作者: 小狼星I | 来源:发表于2018-10-21 11:53 被阅读0次

SparkStreaming源码之JobGenerator篇

JobGenerator概述

主要作用就是生成SparkStreaming Job 并且驱动checkpoint的产生和清理Dstream的元数据

This class generates jobs from DStreams as well as drives checkpointing and cleaning  
up DStream metadata.  

JobGenerator是如何实例化的并且如何启动

其实是在JobScheduler这个类中进行初始化的

  //todo 实例化JobGenerator
  private val jobGenerator = new JobGenerator(this)
  val clock = jobGenerator.clock
  val listenerBus = new StreamingListenerBus()

并且在JobScheduler这个类启动的时候也调用了JobGenerator的Start方法

  def start(): Unit = synchronized {
    if (eventLoop != null) return // scheduler has already been started

    //todo 内部的消息循环体
    logDebug("Starting JobScheduler")
    eventLoop = new EventLoop[JobSchedulerEvent]("JobScheduler") {
      override protected def onReceive(event: JobSchedulerEvent): Unit = processEvent(event)

      override protected def onError(e: Throwable): Unit = reportError("Error in job scheduler", e)
    }
    eventLoop.start()

    // attach rate controllers of input streams to receive batch completion updates
    for {
      inputDStream <- ssc.graph.getInputStreams
      rateController <- inputDStream.rateController
    } ssc.addStreamingListener(rateController)

    listenerBus.start(ssc.sparkContext)
    receiverTracker = new ReceiverTracker(ssc)
    inputInfoTracker = new InputInfoTracker(ssc)
    receiverTracker.start()
    //todo jobGenerator的启动
    jobGenerator.start()
    logInfo("Started JobScheduler")
  

这个是JobGenerator的start方法,在这个方法中实例化了一个消息循环体,并启动了这个消息循环体(EventLoop[JobGeneratorEvent])
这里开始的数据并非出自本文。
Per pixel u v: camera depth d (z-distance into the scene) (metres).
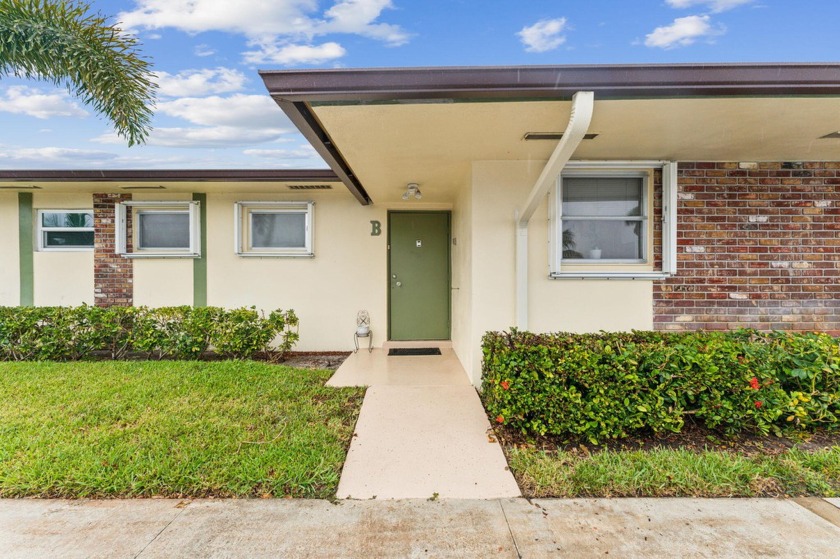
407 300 7.30
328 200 7.05
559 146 3.32
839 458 2.99
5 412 3.83
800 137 3.93
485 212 4.71
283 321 6.32
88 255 7.01
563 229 4.86
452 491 2.72
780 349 3.57
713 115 3.36
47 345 5.86
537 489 2.72
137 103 5.12
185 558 2.11
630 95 2.95
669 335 4.05
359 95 2.87
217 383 4.70
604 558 2.12
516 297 4.71
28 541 2.21
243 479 2.77
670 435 3.41
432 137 3.78
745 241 4.84
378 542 2.24
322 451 3.15
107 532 2.29
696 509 2.51
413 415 3.91
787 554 2.13
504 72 2.82
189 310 6.25
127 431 3.44
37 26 4.57
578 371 3.28
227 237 6.95
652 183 4.77
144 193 6.90
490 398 3.74
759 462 2.99
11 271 7.05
  /** Start generation of jobs */
  def start(): Unit = synchronized {
    if (eventLoop != null) return // generator has already been started

    // Call checkpointWriter here to initialize it before eventLoop uses it to avoid a deadlock.
    // See SPARK-10125
    checkpointWriter
    //todo 初始化消息循环体
    eventLoop = new EventLoop[JobGeneratorEvent]("JobGenerator") {
      override protected def onReceive(event: JobGeneratorEvent): Unit = processEvent(event)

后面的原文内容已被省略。